Michael Keaton as Riggan Thomson in Alejandro González Iñárritu’s Birdman, 2014

In one of the many remarkable scenes in Alejandro González Iñárritu’s Birdman, the main character, an actor named Riggan Thomson (played by Michael Keaton) steps outside the Broadway theater where he is performing for a smoke. The stage door slams shut behind him, locking him out and snagging the bottom of his dressing gown. The only way he can extricate himself is by slipping off and abandoning the gown; wearing only his underpants, he has to get through gaudily lit Times Square to the main entrance of the theater, where he is due on stage in a dramatic adaptation of a Raymond Carver short story—a play he has written, directed, and of which he is the star.

As he half-struts, half stumbles through the crowds, his face has the glazed fixity of a penitent on a pilgrimage, or a martyr in a painting by Zurbarán; the soundtrack thrums with street noise, with the cacophony of voices (some of which call him by name) and with the jittery, anxiety-inducing jazz drum solo that runs throughout much of the film. Everything about this manic trek seems at once strange and familiar in a way that evokes a nightmare—or a pair of nightmares—so common that many of us have probably had them, ourselves: the dream of suddenly discovering that you are naked in public, the dream of not being able to find or reach the place where you are supposed to be.

Iñárritu’s feature films have all, in different ways, descended into a nightmare and managed to combine the hallucinatory and the gritty, to mix surrealism with political and social criticism. Amores Perros (2000) involved a trio of ghastly scenarios: the vicious subculture of Mexico City dog fighting, the daily life of a homeless man in the Mexican capital, and the panic of a woman who hears the terrified barking of her beloved pet dog, trapped in a crawl space beneath her apartment. Both 21 Grams (2003) and Babel (2006) portray a series of tragic events, among them a suicide, a horrific accident, and the death of a child. The brilliantly acted but almost unendurably sad Biutiful (2010) plunges us into one of the most awful fantasies one can imagine: a petty crook dying of cancer makes one catastrophic mistake after another and ultimately cannot even ensure that his two beloved children will be taken care of after he dies.

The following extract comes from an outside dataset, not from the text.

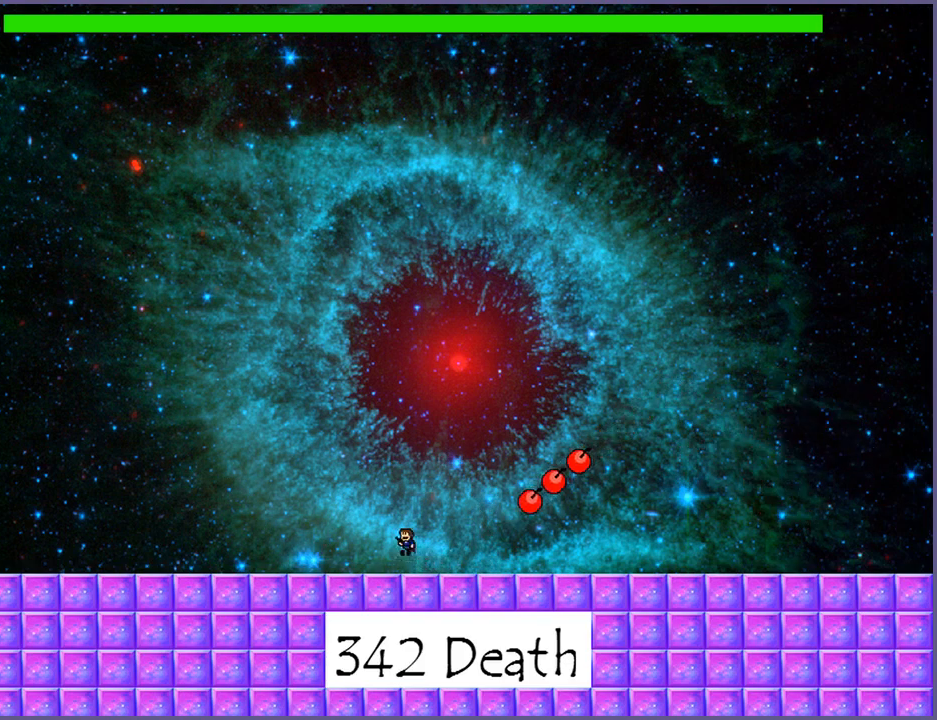
{"keys": ["right", "shift_l"], "events": [[240, "right", "down"], [260, "shift_l", "up"], [320, "shift_l", "down"]]}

With these earlier films, it has sometimes seemed necessary to be an unusual admirer of Iñárritu’s work in order to observe willingly the excruciating agonies he has shown us; to bother weaving together, in our minds, multiple complicated and sometimes soap-operatic plots; and to overlook the occasional sententiousness of Babel, or the Dostoyevskian flailing about that makes parts of 21 Grams something of a trial to watch.

Birdman, which has been nominated for numerous Oscars, including Best Picture, Best Director, and Best Actor, is a departure. In some sense it’s as dark as his other films, but it’s considerably more fun. Iñárritu has taken his cinematic nightmare to the Great White Way, illuminated it with Broadway footlights, located the pathos—and the hilarity—in the New York stage, and given us a cast of nuanced and beautifully acted minor characters. The trials of these suffering souls are as affecting but less wrenching than the plight of the Chinese illegal immigrants living in an unheated Barcelona warehouse in Biutiful. And in the corner of hell in which Birdman transpires, the damned are tortured not by grief, poverty, or illness, but rather by the desire to create an enduring work of art that can, if things go wrong, be obliterated overnight by one negative review in The New York Times.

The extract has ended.